Newer tools for gene analysis show how variations in DNA are underlying factors affecting heart disease, a major worldwide cause of death and disability.
Investigators from The Children's Hospital of Philadelphia and the University of Pennsylvania used a recently developed tool called Mendelian randomization (MR), which analyzes genetic variations using a method that identifies genes responsible for particular diseases, independent of confounding factors - such as differences in behavior or environmental influences - that often limit the conclusions of epidemiology research.
"Now we are able to pinpoint gene signals that actually cause some of these conditions," said geneticist Brendan J. Keating, DPhil, of The Center for Applied Genomics. "Unraveling how genetic variants that influence lipid traits are related to heart disease risk is a step toward designing treatments."
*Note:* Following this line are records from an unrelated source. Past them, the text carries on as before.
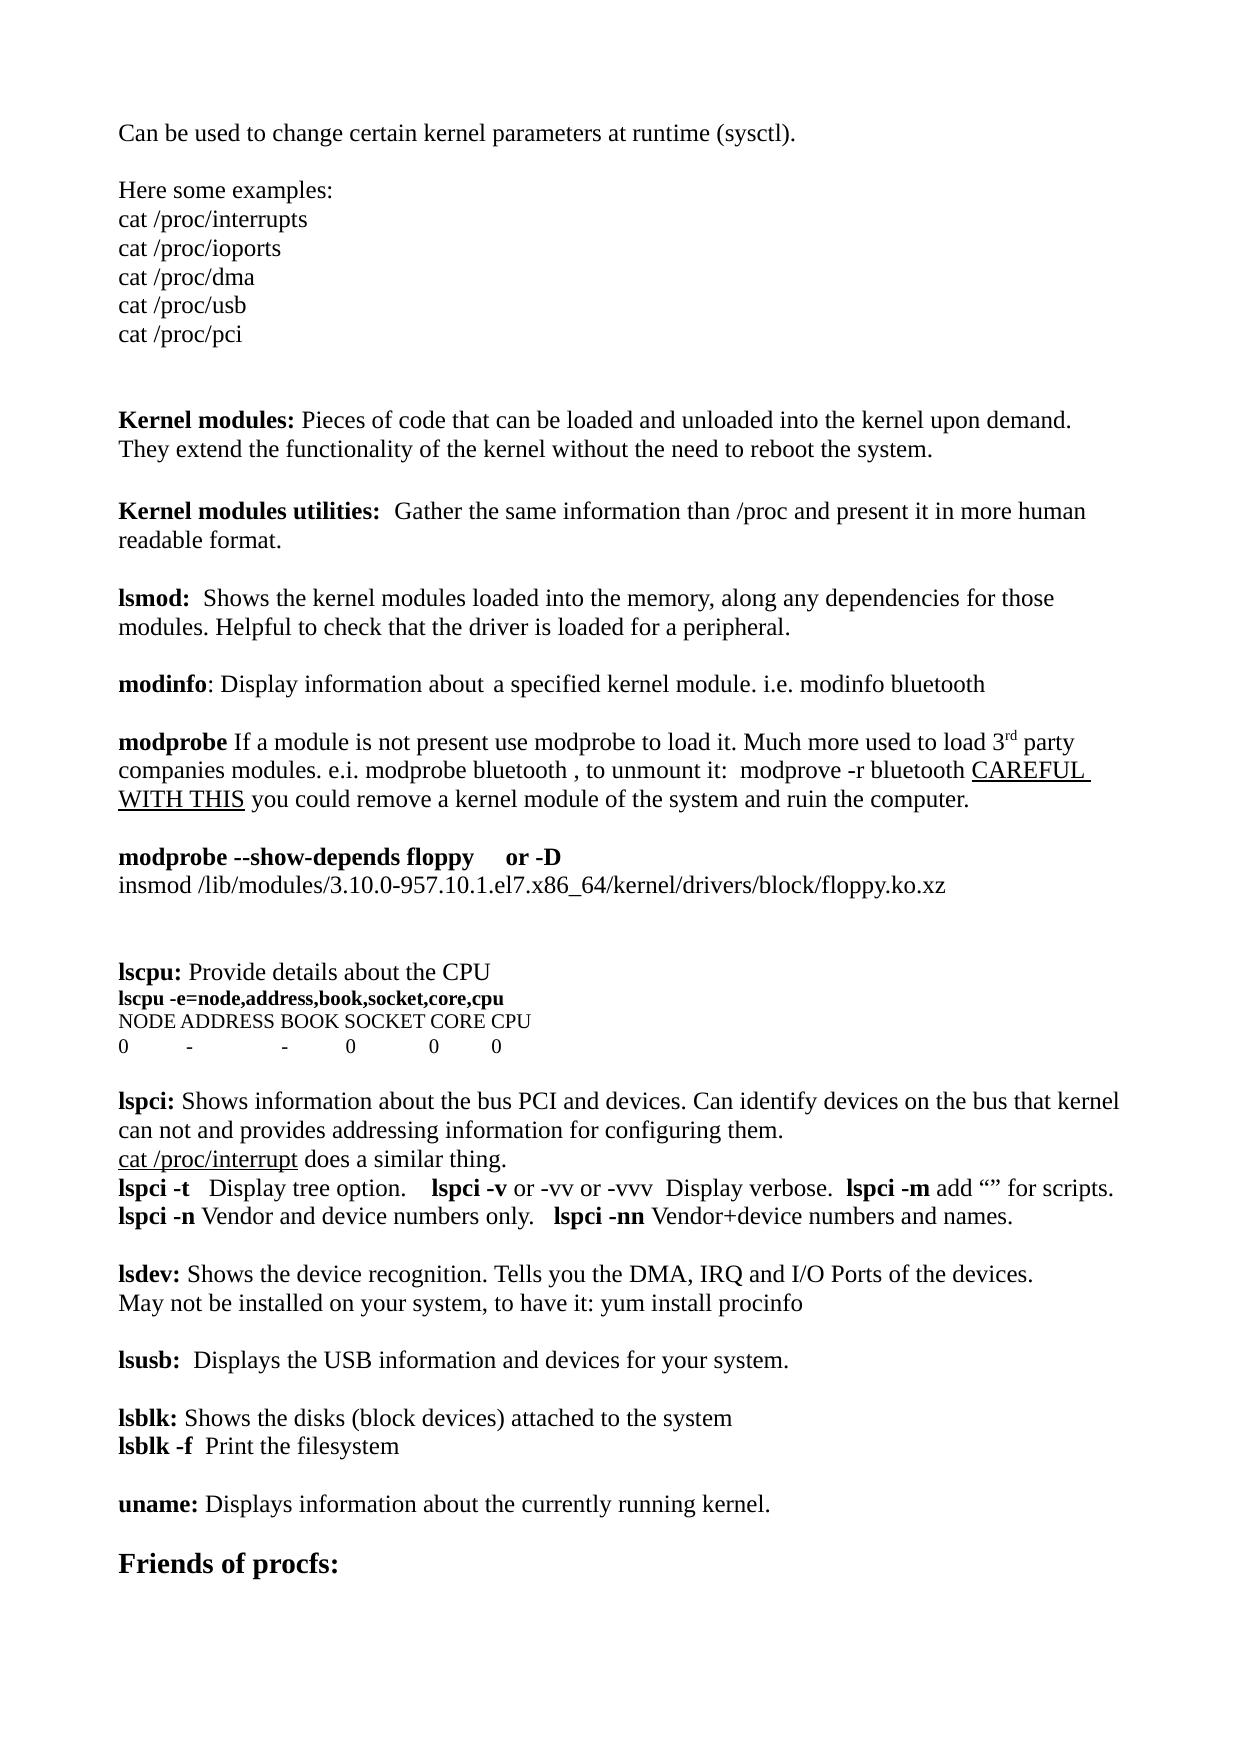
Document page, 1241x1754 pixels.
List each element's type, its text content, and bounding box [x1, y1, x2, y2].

text uname: Displays information about the currently running kernel. [118, 1489, 1122, 1518]
text lsblk: Shows the disks (block devices) attached to the system [118, 1403, 1122, 1431]
text lsblk -f Print the filesystem [118, 1431, 1122, 1460]
text Here some examples: [118, 176, 1122, 204]
text cat /proc/usb [118, 291, 1122, 319]
text modprobe If a module is not present use modprobe to load it. Much more used to load 3rd party companies modules. e.i. modprobe bluetooth , to unmount it: modprove -r bluetooth CAREFUL WITH THIS you could remove a kernel module of the system and ruin the computer. [118, 727, 1122, 813]
text Can be used to change certain kernel parameters at runtime (sysctl). [118, 118, 1122, 147]
text lsdev: Shows the device recognition. Tells you the DMA, IRQ and I/O Ports of the devices. [118, 1259, 1122, 1288]
text modprobe --show-depends floppy or -D [118, 842, 1122, 870]
text cat /proc/interrupts [118, 204, 1122, 233]
text 0 - - 0 0 0 [118, 1033, 1122, 1058]
text NODE ADDRESS BOOK SOCKET CORE CPU [118, 1009, 1122, 1033]
text cat /proc/ioports [118, 233, 1122, 262]
text Kernel modules utilities: Gather the same information than /proc and present it in more human readable format. [118, 492, 1122, 554]
text cat /proc/pci [118, 319, 1122, 348]
text Friends of procfs: [118, 1546, 1122, 1580]
text lspci -t Display tree option. lspci -v or -vv or -vvv Display verbose. lspci -m add “” for scripts. [118, 1173, 1122, 1201]
text lspci -n Vendor and device numbers only. lspci -nn Vendor+device numbers and names. [118, 1201, 1122, 1230]
text cat /proc/dma [118, 262, 1122, 291]
text Kernel modules: Pieces of code that can be loaded and unloaded into the kernel upon demand. They extend the functionality of the kernel without the need to reboot the system. [118, 406, 1122, 463]
text lsmod: Shows the kernel modules loaded into the memory, along any dependencies for those modules. Helpful to check that the driver is loaded for a peripheral. [118, 583, 1122, 640]
text insmod /lib/modules/3.10.0-957.10.1.el7.x86_64/kernel/drivers/block/floppy.ko.xz [118, 870, 1122, 899]
text cat /proc/interrupt does a similar thing. [118, 1144, 1122, 1173]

Dr. Keating collaborated with University of Pennsylvania clinical epidemiologist Michael V. Holmes, MD, PhD. The researchers analyzed DNA data from 17 studies including more than 60,000 individuals, of whom more than 12,000 had experienced coronary heart disease, including heart attacks. The novelty of their approach lies in their use of a gene score MR analysis using individual participant data.
They confirmed that higher levels of low-density lipoprotein (LDL), the "bad cholesterol," were more likely to cause heart disease. But there were new results: High levels of triglyceride also caused higher risk of heart disease. At the same time, there was little evidence that higher levels of high-density lipoprotein (HDL), the "good cholesterol," had a protective effect.
"These findings are important in understanding which blood lipids cause heart disease and will enable clinicians to better target those lipids with drugs to reduce the risk of heart disease," Dr. Holmes said.
The investigators published their study in the European Heart Journal.